How the rude surge its sandy bounds control;

Who measured out the year, and bade the seasons roll
If realms beneath those fabled torments know,
Pangs without respite, fires that ever glow,

Earth's monster brood stretch'd on their iron bed,
The hissing terrors round Alecto's head,
Scarce to nine acres Tityus' bulk confined,
The triple dog that scares the shadowy kind,
All angry heaven inflicts, or hell can feel,
The pendent rock, Ixion's whirling wheel,
Famine at feasts, or thirst amid the stream;
Or are our fears the enthusiast's empty dream,
And all the scenes, that hurt the grave's repose,
But pictured horror and poetic woes.

These soft inglorious joys my hours engage;

Be love my youth's pursuit, and science crown my age.

;

PROPERTIUS, LIB. II. ELEG. I. v. 17.

"Quod mihi si tantum, Mæcenas, fata dedissent," &c.

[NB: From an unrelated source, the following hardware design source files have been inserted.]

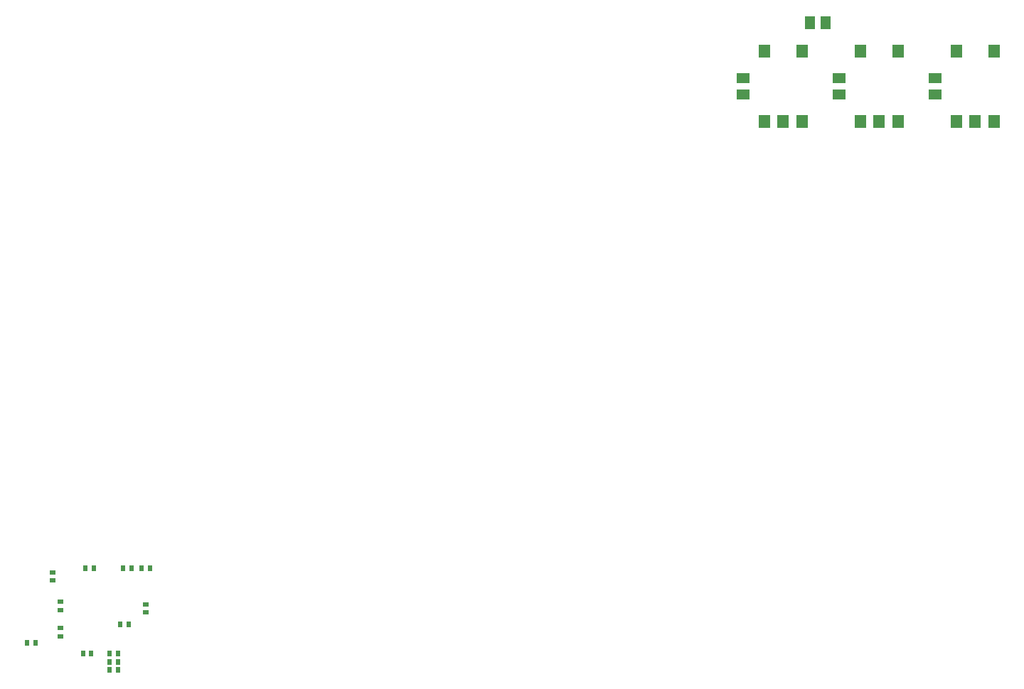
<source format=gbr>
G04 EAGLE Gerber RS-274X export*
G75*
%MOMM*%
%FSLAX34Y34*%
%LPD*%
%INSolderpaste Bottom*%
%IPPOS*%
%AMOC8*
5,1,8,0,0,1.08239X$1,22.5*%
G01*
%ADD10R,0.600000X0.700000*%
%ADD11R,0.700000X0.600000*%
%ADD12R,1.500000X1.300000*%
%ADD13R,1.300000X1.500000*%
%ADD14R,1.400000X1.600000*%


D10*
X280750Y441325D03*
X290750Y441325D03*
D11*
X250825Y401875D03*
X250825Y391875D03*
X250825Y370125D03*
X250825Y360125D03*
D10*
X277575Y339725D03*
X287575Y339725D03*
X309325Y339725D03*
X319325Y339725D03*
X347425Y441325D03*
X357425Y441325D03*
X210900Y352425D03*
X220900Y352425D03*
D12*
X1292225Y1025500D03*
X1292225Y1006500D03*
D11*
X241300Y426800D03*
X241300Y436800D03*
D10*
X332025Y374650D03*
X322025Y374650D03*
X325200Y441325D03*
X335200Y441325D03*
X319325Y320675D03*
X309325Y320675D03*
X319325Y330200D03*
X309325Y330200D03*
D13*
X1143025Y1092200D03*
X1162025Y1092200D03*
D12*
X1063625Y1025500D03*
X1063625Y1006500D03*
X1177925Y1025500D03*
X1177925Y1006500D03*
D14*
X1362350Y1058000D03*
X1362350Y974000D03*
X1339850Y974000D03*
X1317350Y974000D03*
X1317350Y1058000D03*
X1248050Y1058000D03*
X1248050Y974000D03*
X1225550Y974000D03*
X1203050Y974000D03*
X1203050Y1058000D03*
X1133750Y1058000D03*
X1133750Y974000D03*
X1111250Y974000D03*
X1088750Y974000D03*
X1088750Y1058000D03*
D11*
X352425Y388700D03*
X352425Y398700D03*
M02*

</source>
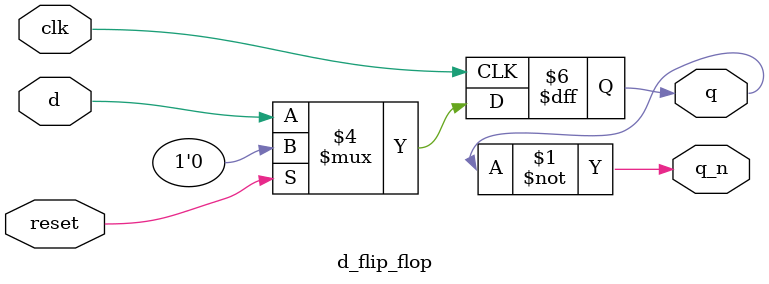
<source format=sv>

module d_flip_flop
( input  clk
, input  d
, input  reset
, output reg q
, output q_n
);
  // --------------------------------------------------------------------
  assign q_n = ~q;

  always_ff @(posedge clk)
    if(reset)
      q <= 0;
    else
      q <= d;

// --------------------------------------------------------------------
endmodule

</source>
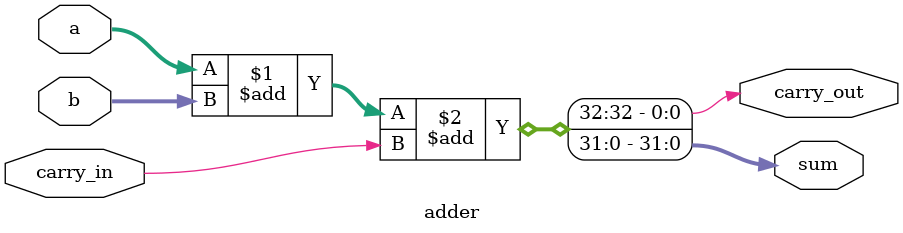
<source format=v>
module adder #(parameter WIDTH = 32) 
(
    input [WIDTH-1:0] a,
    input [WIDTH-1:0] b,
    input carry_in,
    output [WIDTH-1:0] sum,
    output carry_out
);
    assign {carry_out, sum} = a + b + carry_in;
endmodule
</source>
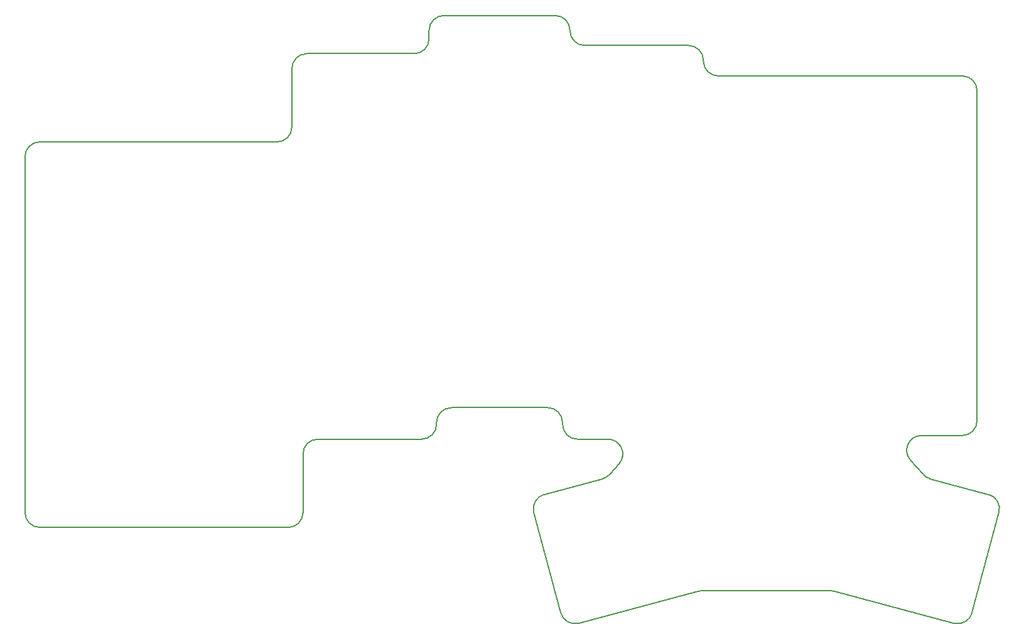
<source format=gbr>
%TF.GenerationSoftware,KiCad,Pcbnew,(6.0.4)*%
%TF.CreationDate,2022-07-15T23:35:53-07:00*%
%TF.ProjectId,danns87_corne_custom,64616e6e-7338-4375-9f63-6f726e655f63,v1.0.0*%
%TF.SameCoordinates,Original*%
%TF.FileFunction,Profile,NP*%
%FSLAX46Y46*%
G04 Gerber Fmt 4.6, Leading zero omitted, Abs format (unit mm)*
G04 Created by KiCad (PCBNEW (6.0.4)) date 2022-07-15 23:35:53*
%MOMM*%
%LPD*%
G01*
G04 APERTURE LIST*
%TA.AperFunction,Profile*%
%ADD10C,0.150000*%
%TD*%
G04 APERTURE END LIST*
D10*
X99500000Y54000000D02*
X99500000Y53900000D01*
X47500000Y2900000D02*
X61500000Y2900000D01*
X99315796Y-17541254D02*
G75*
G03*
X98798158Y-17609405I4J-1999946D01*
G01*
X42000000Y43000000D02*
G75*
G03*
X44000000Y45000000I0J2000000D01*
G01*
X60500000Y54900000D02*
G75*
G03*
X62500000Y56900000I0J2000000D01*
G01*
X135727484Y-20509930D02*
X139350951Y-6986969D01*
X62500000Y56900000D02*
X62500000Y58050000D01*
X85909115Y-2428035D02*
G75*
G03*
X86890967Y-1819646I-517615J1931835D01*
G01*
X43500000Y-9000000D02*
G75*
G03*
X45500000Y-7000000I0J2000000D01*
G01*
X45500000Y-7000000D02*
X45500000Y900000D01*
X117175170Y-17609413D02*
G75*
G03*
X116657534Y-17541258I-517670J-1931887D01*
G01*
X128913700Y3400000D02*
G75*
G03*
X127412876Y78060I0J-2000000D01*
G01*
X82500000Y2900000D02*
X86623764Y2900000D01*
X134400000Y3400000D02*
G75*
G03*
X136400000Y5400000I0J2000000D01*
G01*
X101500000Y51900000D02*
X134400000Y51900000D01*
X81500000Y58000000D02*
G75*
G03*
X83500000Y56000000I2000000J0D01*
G01*
X128913700Y3400000D02*
X134400000Y3400000D01*
X64500000Y60050000D02*
G75*
G03*
X62500000Y58050000I0J-2000000D01*
G01*
X47500000Y2900000D02*
G75*
G03*
X45500000Y900000I0J-2000000D01*
G01*
X61500000Y2900000D02*
G75*
G03*
X63500000Y4900000I0J2000000D01*
G01*
X80500000Y4900000D02*
G75*
G03*
X82500000Y2900000I2000000J0D01*
G01*
X81500000Y58050000D02*
X81500000Y58000000D01*
X65500000Y7150000D02*
X78500000Y7150000D01*
X44000000Y45000000D02*
X44000000Y52900000D01*
X99500000Y54000000D02*
G75*
G03*
X97500000Y56000000I-2000000J0D01*
G01*
X139350915Y-6986959D02*
G75*
G03*
X137936737Y-4537479I-1931815J517659D01*
G01*
X10000000Y43000000D02*
G75*
G03*
X8000000Y41000000I0J-2000000D01*
G01*
X83500000Y56000000D02*
X97500000Y56000000D01*
X78036593Y-4537479D02*
X85909117Y-2428042D01*
X80500000Y4900000D02*
X80500000Y5150000D01*
X64500000Y60050000D02*
X79500000Y60050000D01*
X81500000Y58050000D02*
G75*
G03*
X79500000Y60050000I-2000000J0D01*
G01*
X88123272Y-423474D02*
G75*
G03*
X86623764Y2900000I-1499472J1323474D01*
G01*
X10000000Y-9000000D02*
X43500000Y-9000000D01*
X133277983Y-21924188D02*
G75*
G03*
X135727485Y-20509930I517617J1931888D01*
G01*
X46000000Y54900000D02*
X60500000Y54900000D01*
X99315796Y-17541257D02*
X116657534Y-17541257D01*
X99500000Y53900000D02*
G75*
G03*
X101500000Y51900000I2000000J0D01*
G01*
X117175172Y-17609405D02*
X133277994Y-21924144D01*
X8000000Y-7000000D02*
G75*
G03*
X10000000Y-9000000I2000000J0D01*
G01*
X63500000Y5150000D02*
X63500000Y4900000D01*
X129083685Y-1818843D02*
X127412875Y78060D01*
X82695335Y-21924144D02*
X98798158Y-17609405D01*
X80500000Y5150000D02*
G75*
G03*
X78500000Y7150000I-2000000J0D01*
G01*
X88123252Y-423456D02*
X86890967Y-1819647D01*
X76622379Y-6986969D02*
X80245846Y-20509930D01*
X129083681Y-1818846D02*
G75*
G03*
X130066871Y-2428754I1500819J1321946D01*
G01*
X65500000Y7150000D02*
G75*
G03*
X63500000Y5150000I0J-2000000D01*
G01*
X8000000Y-7000000D02*
X8000000Y41000000D01*
X80245855Y-20509928D02*
G75*
G03*
X82695335Y-21924143I1931845J517628D01*
G01*
X10000000Y43000000D02*
X42000000Y43000000D01*
X130066871Y-2428755D02*
X137936737Y-4537479D01*
X46000000Y54900000D02*
G75*
G03*
X44000000Y52900000I0J-2000000D01*
G01*
X78036589Y-4537464D02*
G75*
G03*
X76622379Y-6986969I517611J-1931836D01*
G01*
X136400000Y5400000D02*
X136400000Y49900000D01*
X136400000Y49900000D02*
G75*
G03*
X134400000Y51900000I-2000000J0D01*
G01*
M02*

</source>
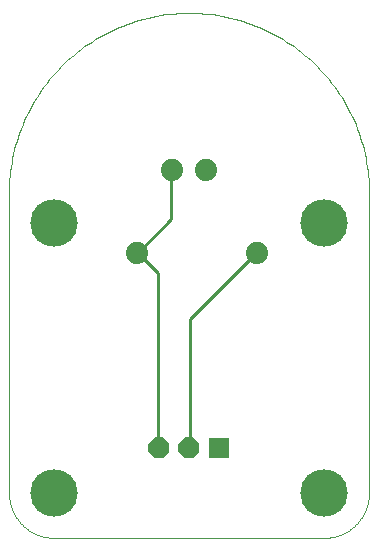
<source format=gtl>
G75*
%MOIN*%
%OFA0B0*%
%FSLAX25Y25*%
%IPPOS*%
%LPD*%
%AMOC8*
5,1,8,0,0,1.08239X$1,22.5*
%
%ADD10C,0.07400*%
%ADD11C,0.15811*%
%ADD12C,0.00000*%
%ADD13OC8,0.07000*%
%ADD14R,0.07000X0.07000*%
%ADD15C,0.01000*%
D10*
X0046500Y0096500D03*
X0058300Y0124000D03*
X0069700Y0124000D03*
X0086500Y0096500D03*
D11*
X0109000Y0106500D03*
X0109000Y0016500D03*
X0019000Y0016500D03*
X0019000Y0106500D03*
D12*
X0004000Y0116500D02*
X0004000Y0016500D01*
X0004004Y0016138D01*
X0004018Y0015775D01*
X0004039Y0015413D01*
X0004070Y0015052D01*
X0004109Y0014692D01*
X0004157Y0014333D01*
X0004214Y0013975D01*
X0004279Y0013618D01*
X0004353Y0013263D01*
X0004436Y0012910D01*
X0004527Y0012559D01*
X0004626Y0012211D01*
X0004734Y0011865D01*
X0004850Y0011521D01*
X0004975Y0011181D01*
X0005107Y0010844D01*
X0005248Y0010510D01*
X0005397Y0010179D01*
X0005554Y0009852D01*
X0005718Y0009529D01*
X0005890Y0009210D01*
X0006070Y0008896D01*
X0006258Y0008585D01*
X0006453Y0008280D01*
X0006655Y0007979D01*
X0006865Y0007683D01*
X0007081Y0007393D01*
X0007305Y0007107D01*
X0007535Y0006827D01*
X0007772Y0006553D01*
X0008016Y0006285D01*
X0008266Y0006022D01*
X0008522Y0005766D01*
X0008785Y0005516D01*
X0009053Y0005272D01*
X0009327Y0005035D01*
X0009607Y0004805D01*
X0009893Y0004581D01*
X0010183Y0004365D01*
X0010479Y0004155D01*
X0010780Y0003953D01*
X0011085Y0003758D01*
X0011396Y0003570D01*
X0011710Y0003390D01*
X0012029Y0003218D01*
X0012352Y0003054D01*
X0012679Y0002897D01*
X0013010Y0002748D01*
X0013344Y0002607D01*
X0013681Y0002475D01*
X0014021Y0002350D01*
X0014365Y0002234D01*
X0014711Y0002126D01*
X0015059Y0002027D01*
X0015410Y0001936D01*
X0015763Y0001853D01*
X0016118Y0001779D01*
X0016475Y0001714D01*
X0016833Y0001657D01*
X0017192Y0001609D01*
X0017552Y0001570D01*
X0017913Y0001539D01*
X0018275Y0001518D01*
X0018638Y0001504D01*
X0019000Y0001500D01*
X0109000Y0001500D01*
X0109362Y0001504D01*
X0109725Y0001518D01*
X0110087Y0001539D01*
X0110448Y0001570D01*
X0110808Y0001609D01*
X0111167Y0001657D01*
X0111525Y0001714D01*
X0111882Y0001779D01*
X0112237Y0001853D01*
X0112590Y0001936D01*
X0112941Y0002027D01*
X0113289Y0002126D01*
X0113635Y0002234D01*
X0113979Y0002350D01*
X0114319Y0002475D01*
X0114656Y0002607D01*
X0114990Y0002748D01*
X0115321Y0002897D01*
X0115648Y0003054D01*
X0115971Y0003218D01*
X0116290Y0003390D01*
X0116604Y0003570D01*
X0116915Y0003758D01*
X0117220Y0003953D01*
X0117521Y0004155D01*
X0117817Y0004365D01*
X0118107Y0004581D01*
X0118393Y0004805D01*
X0118673Y0005035D01*
X0118947Y0005272D01*
X0119215Y0005516D01*
X0119478Y0005766D01*
X0119734Y0006022D01*
X0119984Y0006285D01*
X0120228Y0006553D01*
X0120465Y0006827D01*
X0120695Y0007107D01*
X0120919Y0007393D01*
X0121135Y0007683D01*
X0121345Y0007979D01*
X0121547Y0008280D01*
X0121742Y0008585D01*
X0121930Y0008896D01*
X0122110Y0009210D01*
X0122282Y0009529D01*
X0122446Y0009852D01*
X0122603Y0010179D01*
X0122752Y0010510D01*
X0122893Y0010844D01*
X0123025Y0011181D01*
X0123150Y0011521D01*
X0123266Y0011865D01*
X0123374Y0012211D01*
X0123473Y0012559D01*
X0123564Y0012910D01*
X0123647Y0013263D01*
X0123721Y0013618D01*
X0123786Y0013975D01*
X0123843Y0014333D01*
X0123891Y0014692D01*
X0123930Y0015052D01*
X0123961Y0015413D01*
X0123982Y0015775D01*
X0123996Y0016138D01*
X0124000Y0016500D01*
X0124000Y0116500D01*
X0123982Y0117961D01*
X0123929Y0119421D01*
X0123840Y0120880D01*
X0123716Y0122336D01*
X0123556Y0123788D01*
X0123361Y0125236D01*
X0123130Y0126679D01*
X0122865Y0128116D01*
X0122565Y0129546D01*
X0122230Y0130968D01*
X0121860Y0132382D01*
X0121456Y0133786D01*
X0121018Y0135180D01*
X0120546Y0136563D01*
X0120041Y0137934D01*
X0119502Y0139292D01*
X0118931Y0140637D01*
X0118327Y0141967D01*
X0117691Y0143283D01*
X0117023Y0144582D01*
X0116323Y0145865D01*
X0115592Y0147130D01*
X0114831Y0148378D01*
X0114040Y0149606D01*
X0113219Y0150815D01*
X0112369Y0152003D01*
X0111490Y0153170D01*
X0110583Y0154316D01*
X0109648Y0155439D01*
X0108686Y0156539D01*
X0107698Y0157615D01*
X0106684Y0158667D01*
X0105644Y0159694D01*
X0104580Y0160695D01*
X0103492Y0161671D01*
X0102380Y0162619D01*
X0101246Y0163540D01*
X0100089Y0164433D01*
X0098912Y0165297D01*
X0097713Y0166133D01*
X0096494Y0166939D01*
X0095256Y0167716D01*
X0094000Y0168462D01*
X0092726Y0169177D01*
X0091435Y0169861D01*
X0090127Y0170513D01*
X0088804Y0171133D01*
X0087466Y0171721D01*
X0086115Y0172276D01*
X0084750Y0172798D01*
X0083373Y0173286D01*
X0081984Y0173741D01*
X0080585Y0174162D01*
X0079176Y0174549D01*
X0077758Y0174901D01*
X0076332Y0175219D01*
X0074898Y0175502D01*
X0073458Y0175750D01*
X0072013Y0175963D01*
X0070562Y0176140D01*
X0069108Y0176282D01*
X0067651Y0176389D01*
X0066191Y0176460D01*
X0064731Y0176496D01*
X0063269Y0176496D01*
X0061809Y0176460D01*
X0060349Y0176389D01*
X0058892Y0176282D01*
X0057438Y0176140D01*
X0055987Y0175963D01*
X0054542Y0175750D01*
X0053102Y0175502D01*
X0051668Y0175219D01*
X0050242Y0174901D01*
X0048824Y0174549D01*
X0047415Y0174162D01*
X0046016Y0173741D01*
X0044627Y0173286D01*
X0043250Y0172798D01*
X0041885Y0172276D01*
X0040534Y0171721D01*
X0039196Y0171133D01*
X0037873Y0170513D01*
X0036565Y0169861D01*
X0035274Y0169177D01*
X0034000Y0168462D01*
X0032744Y0167716D01*
X0031506Y0166939D01*
X0030287Y0166133D01*
X0029088Y0165297D01*
X0027911Y0164433D01*
X0026754Y0163540D01*
X0025620Y0162619D01*
X0024508Y0161671D01*
X0023420Y0160695D01*
X0022356Y0159694D01*
X0021316Y0158667D01*
X0020302Y0157615D01*
X0019314Y0156539D01*
X0018352Y0155439D01*
X0017417Y0154316D01*
X0016510Y0153170D01*
X0015631Y0152003D01*
X0014781Y0150815D01*
X0013960Y0149606D01*
X0013169Y0148378D01*
X0012408Y0147130D01*
X0011677Y0145865D01*
X0010977Y0144582D01*
X0010309Y0143283D01*
X0009673Y0141967D01*
X0009069Y0140637D01*
X0008498Y0139292D01*
X0007959Y0137934D01*
X0007454Y0136563D01*
X0006982Y0135180D01*
X0006544Y0133786D01*
X0006140Y0132382D01*
X0005770Y0130968D01*
X0005435Y0129546D01*
X0005135Y0128116D01*
X0004870Y0126679D01*
X0004639Y0125236D01*
X0004444Y0123788D01*
X0004284Y0122336D01*
X0004160Y0120880D01*
X0004071Y0119421D01*
X0004018Y0117961D01*
X0004000Y0116500D01*
D13*
X0054000Y0031500D03*
X0064000Y0031500D03*
D14*
X0074000Y0031500D03*
D15*
X0064300Y0032100D02*
X0064000Y0031500D01*
X0064300Y0032100D02*
X0064300Y0074400D01*
X0085900Y0096000D01*
X0086500Y0096500D01*
X0058000Y0107700D02*
X0047200Y0096900D01*
X0046500Y0096500D01*
X0047200Y0096000D01*
X0053500Y0089700D01*
X0053500Y0032100D01*
X0054000Y0031500D01*
X0058000Y0107700D02*
X0058000Y0123900D01*
X0058300Y0124000D01*
M02*

</source>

YET would the tyrant Love permit me raise
My feeble voice, to sound the victor's praise,
To paint the hero's toil, the ranks of war,
The laurell'd triumph and the sculptur'd car;
No giant race, no tumult of the skies,

No mountain-structures in my verse should rise,
Nor tale of Thebes, nor Ilium there should be,
Nor how the Persian trod the indignant sea;
Not Marius' Cimbrian wreaths would I relate,
Nor lofty Carthage struggling with her fate.
Here should Augustus great in arms appear,
And thou, Mæcenas, be my second care;
Here Mutina from flames and famine free,
And there the ensanguined wave of Sicily,
And scepter'd Alexandria's captive shore,
And sad Philippi, red with Roman gore:
Then, while the vaulted skies loud ïos rend,
In golden chains should loaded monarchs bend,
And hoary Nile with pensive aspect seem
To mourn the glories of his sevenfold stream;
While prows, that late in fierce encounter met,
Move through the sacred way and vainly threat.
Thee too the Muse should consecrate to fame,
And with her garlands weave thy ever-faithful name.